Die Avenue Foch ist eine dieser Zielgeraden Richtung Arc de Triomphe. Kurz bevor sie auf die Hauptachse Champs-Élysée–Charles de Gaulle trifft, die vom alten ins neue Paris führt, öffnen sich zuerst zwei Eisenpforten, dann eine schwere Eichentür.

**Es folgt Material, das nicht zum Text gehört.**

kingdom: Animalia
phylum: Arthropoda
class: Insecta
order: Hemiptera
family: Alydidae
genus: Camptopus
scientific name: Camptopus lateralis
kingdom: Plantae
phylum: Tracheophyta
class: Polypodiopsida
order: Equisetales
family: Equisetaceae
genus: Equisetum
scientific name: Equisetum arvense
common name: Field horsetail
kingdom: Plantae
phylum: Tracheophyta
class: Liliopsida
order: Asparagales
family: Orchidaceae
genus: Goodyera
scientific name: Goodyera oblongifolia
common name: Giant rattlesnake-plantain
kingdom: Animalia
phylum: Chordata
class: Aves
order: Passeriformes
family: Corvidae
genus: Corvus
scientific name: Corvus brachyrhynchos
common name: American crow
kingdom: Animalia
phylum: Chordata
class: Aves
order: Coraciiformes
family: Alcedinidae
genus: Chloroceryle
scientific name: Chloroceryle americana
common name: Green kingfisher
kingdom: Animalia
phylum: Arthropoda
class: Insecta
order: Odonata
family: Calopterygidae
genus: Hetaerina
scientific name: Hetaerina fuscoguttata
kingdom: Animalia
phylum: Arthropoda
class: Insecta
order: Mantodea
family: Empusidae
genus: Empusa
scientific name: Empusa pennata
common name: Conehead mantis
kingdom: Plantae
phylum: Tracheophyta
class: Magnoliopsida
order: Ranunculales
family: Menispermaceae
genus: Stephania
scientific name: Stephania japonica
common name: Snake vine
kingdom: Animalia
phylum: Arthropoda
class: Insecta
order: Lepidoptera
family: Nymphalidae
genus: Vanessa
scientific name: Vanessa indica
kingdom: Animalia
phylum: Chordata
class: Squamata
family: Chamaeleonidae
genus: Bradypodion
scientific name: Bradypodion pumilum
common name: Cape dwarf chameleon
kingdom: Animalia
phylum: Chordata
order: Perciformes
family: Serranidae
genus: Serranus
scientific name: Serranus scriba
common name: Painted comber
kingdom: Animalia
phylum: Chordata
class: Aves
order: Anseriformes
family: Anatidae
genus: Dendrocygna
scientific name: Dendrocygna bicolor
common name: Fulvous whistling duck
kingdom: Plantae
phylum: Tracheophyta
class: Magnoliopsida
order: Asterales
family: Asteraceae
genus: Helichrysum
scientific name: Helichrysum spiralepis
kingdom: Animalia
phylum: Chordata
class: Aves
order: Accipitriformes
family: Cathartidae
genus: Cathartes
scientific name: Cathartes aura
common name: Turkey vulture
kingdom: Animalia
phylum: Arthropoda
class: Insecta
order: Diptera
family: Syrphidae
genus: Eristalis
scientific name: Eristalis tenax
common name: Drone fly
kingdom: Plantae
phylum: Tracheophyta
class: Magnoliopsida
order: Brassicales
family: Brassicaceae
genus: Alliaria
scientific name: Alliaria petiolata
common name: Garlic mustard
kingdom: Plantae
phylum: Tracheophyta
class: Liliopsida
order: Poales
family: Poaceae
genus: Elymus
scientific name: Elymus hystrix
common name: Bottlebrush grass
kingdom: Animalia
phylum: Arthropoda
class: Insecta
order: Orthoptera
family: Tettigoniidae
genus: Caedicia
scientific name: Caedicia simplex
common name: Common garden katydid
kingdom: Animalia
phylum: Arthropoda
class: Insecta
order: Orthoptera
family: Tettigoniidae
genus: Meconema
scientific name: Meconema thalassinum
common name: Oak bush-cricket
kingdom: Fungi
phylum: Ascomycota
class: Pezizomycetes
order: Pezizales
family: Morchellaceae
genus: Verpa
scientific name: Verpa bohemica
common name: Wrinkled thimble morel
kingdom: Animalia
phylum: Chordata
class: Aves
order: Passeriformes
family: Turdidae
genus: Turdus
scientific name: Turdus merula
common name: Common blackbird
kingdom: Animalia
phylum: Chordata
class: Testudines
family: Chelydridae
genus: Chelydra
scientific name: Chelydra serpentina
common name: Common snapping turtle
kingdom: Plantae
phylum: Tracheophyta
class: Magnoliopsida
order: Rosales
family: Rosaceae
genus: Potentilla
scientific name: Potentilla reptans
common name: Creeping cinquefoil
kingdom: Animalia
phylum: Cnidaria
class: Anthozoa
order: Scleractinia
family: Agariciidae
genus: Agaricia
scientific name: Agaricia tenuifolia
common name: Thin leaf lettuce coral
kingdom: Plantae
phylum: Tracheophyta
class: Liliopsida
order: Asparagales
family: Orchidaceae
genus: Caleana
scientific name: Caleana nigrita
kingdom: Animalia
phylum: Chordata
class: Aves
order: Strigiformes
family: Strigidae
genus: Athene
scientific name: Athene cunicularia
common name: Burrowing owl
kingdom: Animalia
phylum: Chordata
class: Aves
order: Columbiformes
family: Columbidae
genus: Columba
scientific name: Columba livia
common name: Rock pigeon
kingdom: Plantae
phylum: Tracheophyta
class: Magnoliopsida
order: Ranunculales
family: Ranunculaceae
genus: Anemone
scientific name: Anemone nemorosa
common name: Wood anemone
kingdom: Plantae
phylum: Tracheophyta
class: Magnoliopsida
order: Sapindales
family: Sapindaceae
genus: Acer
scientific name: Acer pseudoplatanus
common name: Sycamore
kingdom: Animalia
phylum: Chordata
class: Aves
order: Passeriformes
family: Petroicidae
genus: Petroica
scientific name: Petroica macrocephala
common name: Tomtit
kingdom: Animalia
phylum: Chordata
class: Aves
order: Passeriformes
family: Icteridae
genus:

In pastellfarbenen Kniestrümpfen, hoch geschürztes Röckchen, toupiertes Haar steht sie da, den Twiggy-Blick mit schwarzem Kohlestift sternförmig um die Augen fixiert – Véronique, 68 Jahre. »Mein Mann erwartet Sie schon!«

Ihr Mann, Wolf C. Hartwig, schlurft im seidenen Morgenrock Richtung Wohnzimmer: bordeauxrote Samtgarnitur, auch sonst viel Rot und Goldborten, teure Whiskys. In den Regalen Fotos, drei Goldene Leinwände, ein Bambi. Im Hintergrund blitzt, durch eine halb geöffnete Flügeltür, ein ausladendes, ebenfalls in Rot und Gold gehaltenes Schlafgemach, großes Doppelbett. Hartwigs Wohnung ist ein Museum, das davon erzählt, wie er vor 40 Jahren die deutschen Kinos füllte.

Da war zum Beispiel, Zitat, »Renate, 18 Jahre«, die auf der Klassenfahrt zum Kraftwerk den »physikalischen Zusammenhängen der Wärmeerzeugung« nachspürte – mit dem Busfahrer auf der Rückbank. Oder »Heike, 16 Jahre«, die dem Pfarrer im Beichtstuhl von ihren »acht Mal von hinten und drei Mal von vorn« erzählte, oder »Marlene, 17 Jahre«, die nach der Sportstunde Schwierigkeiten hatte, »die Beine zusammenzuhalten«. Da gab es plötzlich Dinge zu sehen und zu hören, die man vor dem 23. Oktober 1970 nicht für möglich hielt, als der »Jugendpsychologe Dr. Bernauer« erstmals auf der Leinwand erschien, bedeutungsschwer an seiner Zigarette sog und klarstellte: »Unsere Mädchen verstehen die neue Sexualmoral als substanziellen Bestandteil ihres Selbstbewusstseins.«

Am Montag nach dem Kinostart von Schulmädchen-Report – Was Eltern nicht für möglich halten ließ sich Hartwig die Besucherzahlen von 90 Kinos kommen und sagte: »Come on, let’s go, nächster Teil!« So entstanden insgesamt 13 Filme aus lose zusammengeschusterten Episoden, in denen »heiße Feger« aus München und Umgebung mit ihren Lehrern, Bademeistern, Freundinnen oder Großvätern herumturnten. Zur Not musste der Rüssel eines Stoffelefanten herhalten. Der Schulmädchen-Report war der erfolgreichste deutsche Kinoexport der Siebziger, in 38 Sprachen, übersetzt, 100 Millionen Zuschauer weltweit.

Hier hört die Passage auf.